- [EXERCISE BRIEF]: What follows is a set of entries; retype all of them exactly.

★ ★ ★ ★ ★ ★ ★

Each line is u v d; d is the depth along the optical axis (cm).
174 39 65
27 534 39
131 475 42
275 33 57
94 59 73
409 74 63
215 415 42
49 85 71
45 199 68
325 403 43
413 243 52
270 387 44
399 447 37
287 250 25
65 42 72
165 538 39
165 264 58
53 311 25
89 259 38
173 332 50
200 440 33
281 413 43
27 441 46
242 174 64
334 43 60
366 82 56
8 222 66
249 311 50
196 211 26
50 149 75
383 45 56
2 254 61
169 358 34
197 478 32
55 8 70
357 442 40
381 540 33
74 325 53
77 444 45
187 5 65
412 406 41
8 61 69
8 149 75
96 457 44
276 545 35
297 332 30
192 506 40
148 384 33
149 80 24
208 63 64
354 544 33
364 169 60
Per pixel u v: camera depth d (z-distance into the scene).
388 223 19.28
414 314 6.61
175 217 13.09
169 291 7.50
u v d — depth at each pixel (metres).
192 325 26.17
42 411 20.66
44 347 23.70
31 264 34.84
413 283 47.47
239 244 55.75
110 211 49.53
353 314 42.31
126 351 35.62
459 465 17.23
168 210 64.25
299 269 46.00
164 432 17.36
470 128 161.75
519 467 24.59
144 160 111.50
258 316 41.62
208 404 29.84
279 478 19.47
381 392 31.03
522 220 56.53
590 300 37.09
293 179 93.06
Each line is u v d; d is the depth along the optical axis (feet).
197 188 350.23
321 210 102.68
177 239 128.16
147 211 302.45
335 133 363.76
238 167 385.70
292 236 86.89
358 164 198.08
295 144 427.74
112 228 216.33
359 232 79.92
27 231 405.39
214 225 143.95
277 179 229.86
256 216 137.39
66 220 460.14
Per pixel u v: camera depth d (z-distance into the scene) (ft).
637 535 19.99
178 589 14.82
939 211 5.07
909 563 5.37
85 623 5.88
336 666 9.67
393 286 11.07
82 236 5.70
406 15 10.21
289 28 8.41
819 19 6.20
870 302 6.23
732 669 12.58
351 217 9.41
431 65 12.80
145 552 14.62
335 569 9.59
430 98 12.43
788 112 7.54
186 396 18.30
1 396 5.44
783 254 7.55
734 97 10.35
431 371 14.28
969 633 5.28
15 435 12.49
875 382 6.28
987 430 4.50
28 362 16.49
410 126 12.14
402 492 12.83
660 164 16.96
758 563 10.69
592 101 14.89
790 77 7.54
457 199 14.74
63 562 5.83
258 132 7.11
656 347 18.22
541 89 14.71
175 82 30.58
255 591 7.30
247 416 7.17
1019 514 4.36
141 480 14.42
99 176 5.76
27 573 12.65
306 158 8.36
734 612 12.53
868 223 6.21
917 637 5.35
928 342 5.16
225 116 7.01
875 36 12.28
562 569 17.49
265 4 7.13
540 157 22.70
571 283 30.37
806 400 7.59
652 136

★ ★ ★ ★ ★ ★ ★

- [WRITTEN ANSWER]:
Each line is u v d; d is the depth along the optical axis (cm).
174 39 65
27 534 39
131 475 42
275 33 57
94 59 73
409 74 63
215 415 42
49 85 71
45 199 68
325 403 43
413 243 52
270 387 44
399 447 37
287 250 25
65 42 72
165 538 39
165 264 58
53 311 25
89 259 38
173 332 50
200 440 33
281 413 43
27 441 46
242 174 64
334 43 60
366 82 56
8 222 66
249 311 50
196 211 26
50 149 75
383 45 56
2 254 61
169 358 34
197 478 32
55 8 70
357 442 40
381 540 33
74 325 53
77 444 45
187 5 65
412 406 41
8 61 69
8 149 75
96 457 44
276 545 35
297 332 30
192 506 40
148 384 33
149 80 24
208 63 64
354 544 33
364 169 60
Per pixel u v: camera depth d (z-distance into the scene).
388 223 19.28
414 314 6.61
175 217 13.09
169 291 7.50
u v d — depth at each pixel (metres).
192 325 26.17
42 411 20.66
44 347 23.70
31 264 34.84
413 283 47.47
239 244 55.75
110 211 49.53
353 314 42.31
126 351 35.62
459 465 17.23
168 210 64.25
299 269 46.00
164 432 17.36
470 128 161.75
519 467 24.59
144 160 111.50
258 316 41.62
208 404 29.84
279 478 19.47
381 392 31.03
522 220 56.53
590 300 37.09
293 179 93.06
Each line is u v d; d is the depth along the optical axis (feet).
197 188 350.23
321 210 102.68
177 239 128.16
147 211 302.45
335 133 363.76
238 167 385.70
292 236 86.89
358 164 198.08
295 144 427.74
112 228 216.33
359 232 79.92
27 231 405.39
214 225 143.95
277 179 229.86
256 216 137.39
66 220 460.14
Per pixel u v: camera depth d (z-distance into the scene) (ft).
637 535 19.99
178 589 14.82
939 211 5.07
909 563 5.37
85 623 5.88
336 666 9.67
393 286 11.07
82 236 5.70
406 15 10.21
289 28 8.41
819 19 6.20
870 302 6.23
732 669 12.58
351 217 9.41
431 65 12.80
145 552 14.62
335 569 9.59
430 98 12.43
788 112 7.54
186 396 18.30
1 396 5.44
783 254 7.55
734 97 10.35
431 371 14.28
969 633 5.28
15 435 12.49
875 382 6.28
987 430 4.50
28 362 16.49
410 126 12.14
402 492 12.83
660 164 16.96
758 563 10.69
592 101 14.89
790 77 7.54
457 199 14.74
63 562 5.83
258 132 7.11
656 347 18.22
541 89 14.71
175 82 30.58
255 591 7.30
247 416 7.17
1019 514 4.36
141 480 14.42
99 176 5.76
27 573 12.65
306 158 8.36
734 612 12.53
868 223 6.21
917 637 5.35
928 342 5.16
225 116 7.01
875 36 12.28
562 569 17.49
265 4 7.13
540 157 22.70
571 283 30.37
806 400 7.59
652 136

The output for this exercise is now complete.